Jim, James, David, Glenn, and Phil
Many thanks for your thoughts on this.
Jim
I'm pleased you like it, and thanks for the catch on the typo.
James
I think you're right that the relevance of the fox is unclear. And also that in the context of related poems, the significance of the fox to the N would be clearer. I hadn't really thought about that. It's useful to have that pointed out.
On the question "What fungus?", I'd hoped to imply that N had encountered it while crawling around in the woods, and so ultimately it was a consequence of his wanting to become a fox. Was that unclear? Or maybe you are asking a different question?
On that note, I had considered changing S1L5 to "Tasting the crunch of dead leaves", originally just because it added another sense modality to the poem, which is mostly visual, but now I'm wondering if that would also help to suggest how he'd come into contact, been infected.
I think you're right that S3L4-6, they could be stronger. I wonder if I could even just cut them. Maybe "I had become a song" is better without elaboration, though I'm a little averse to being left with a six-line stanza. I'll definitely be giving some thought to alternatives.
Glenn,
Ah, I remember that series, I watched some of it. I'd forgotten about the role of ants, though.
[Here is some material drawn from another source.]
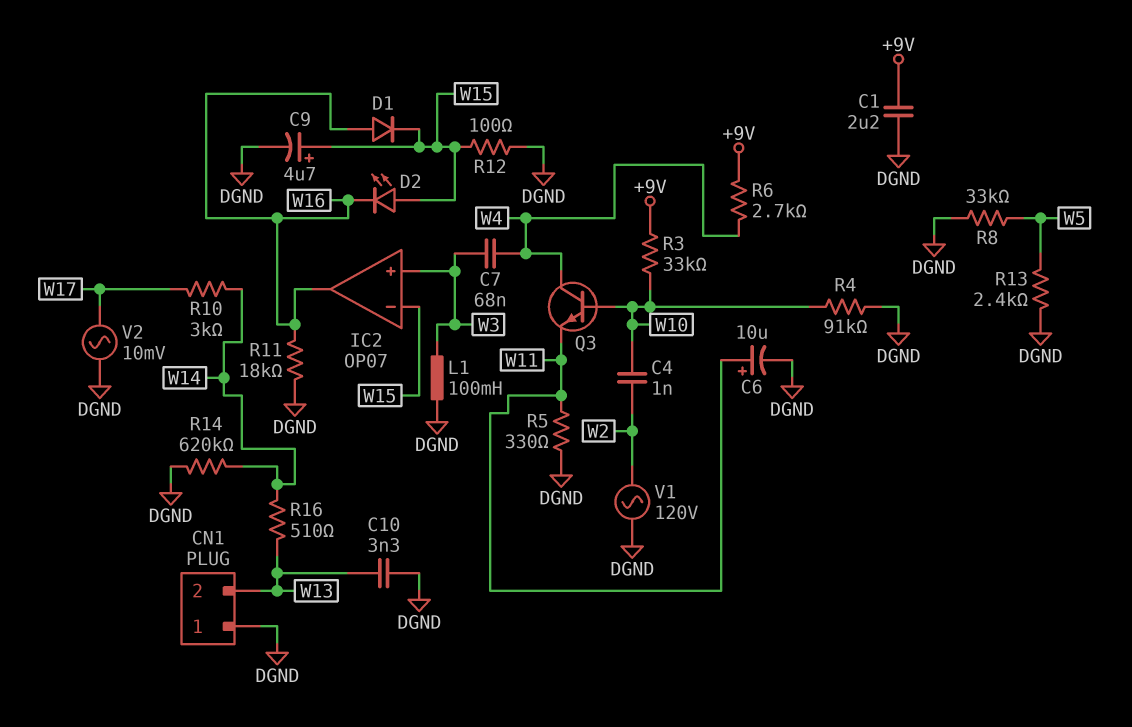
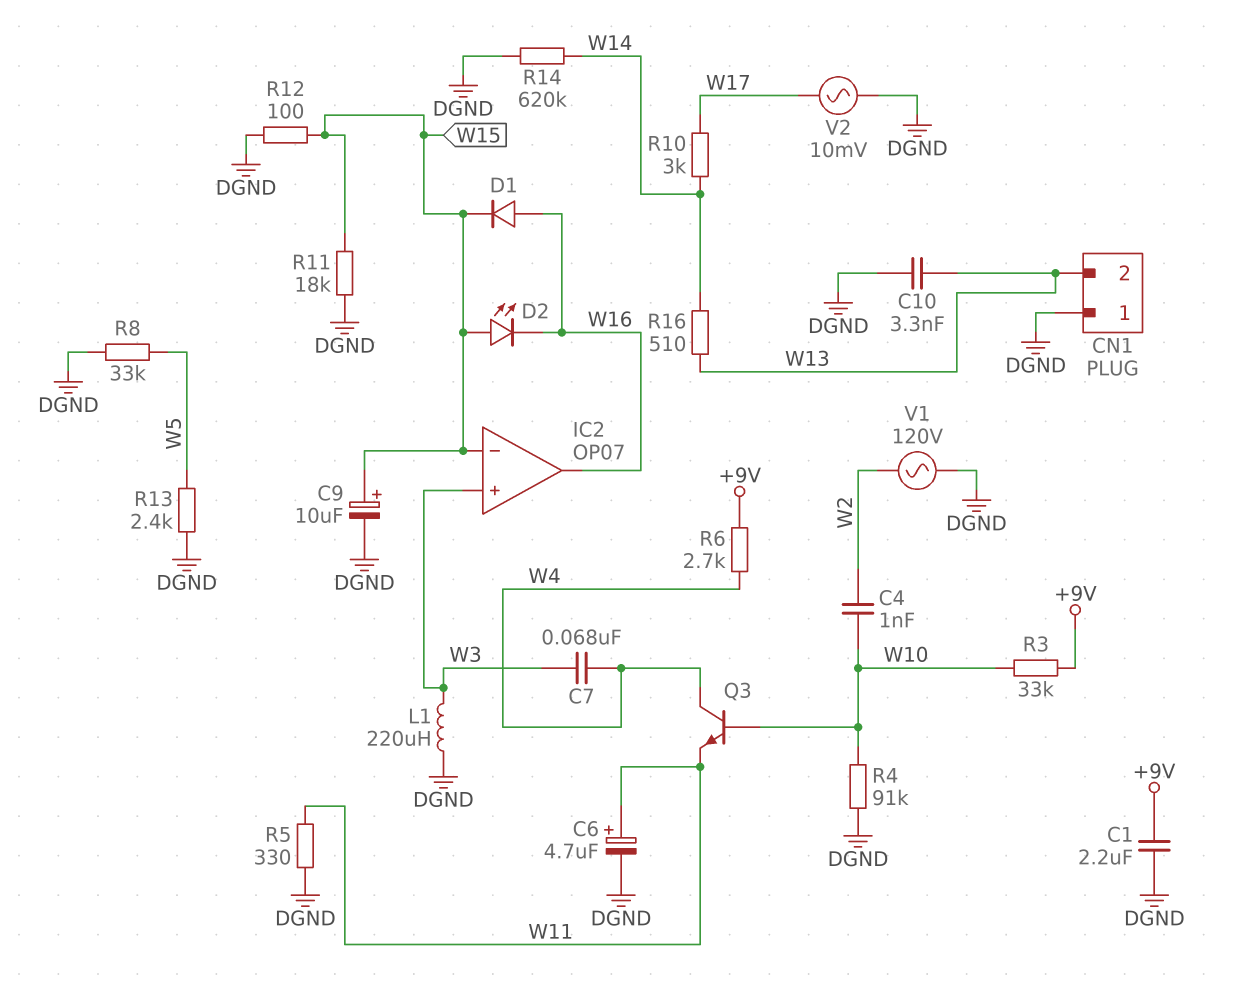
C6: 10uF (plus W11, minus DGND) -> 4.7uF (plus W11, minus DGND)
C9: 4.7uF (plus W15, minus DGND) -> 10uF (plus W15, minus DGND)
L1: 100mH (DGND, W3) -> 220uH (DGND, W3)
R11: 18k (DGND, W16) -> 18k (DGND, W15)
I'm a fan of the zombie apocalypse oeuvre, though I wasn't thinking of it here.
My understanding is that while red foxes can't climb a vertical tree trunk like a grey fox can, they can climb up a sloped branch, move from one branch to branch, and they can jump up onto a low branch (they can jump pretty high). So if a tree is accessible in this way they can climb it, which I guess fits with the line about climbing "only those trees that would have me" -- though I won't pretend that's what I was thinking of when I wrote it! I've never personally seen a red fox in a tree, though I've seen them on garage roofs, for example, and you can
find photos of red foxes in trees on the internet, and I reckon they can't all be photoshopped.
David,
That's an interesting suggestion, though I'm not really sure how the poem would work without the fox. Though, I can see that, as James suggests, the fox's significance to the N would be clearer if read in the context of related poems.
Phil
I went for "saga" because they are very long and interwoven, which seemed to fit better with underground mycorrhizal networks, the "branching chains". I don't know that "folktale" fits that. I guess I went for "woods" because I was imagining a particular place when I wrote it, something smaller than a forest. I'll think about increasing the consonance. I wonder if "forest" would overload it, though. As well as placing the N in the countryside, which I'm not sure I want.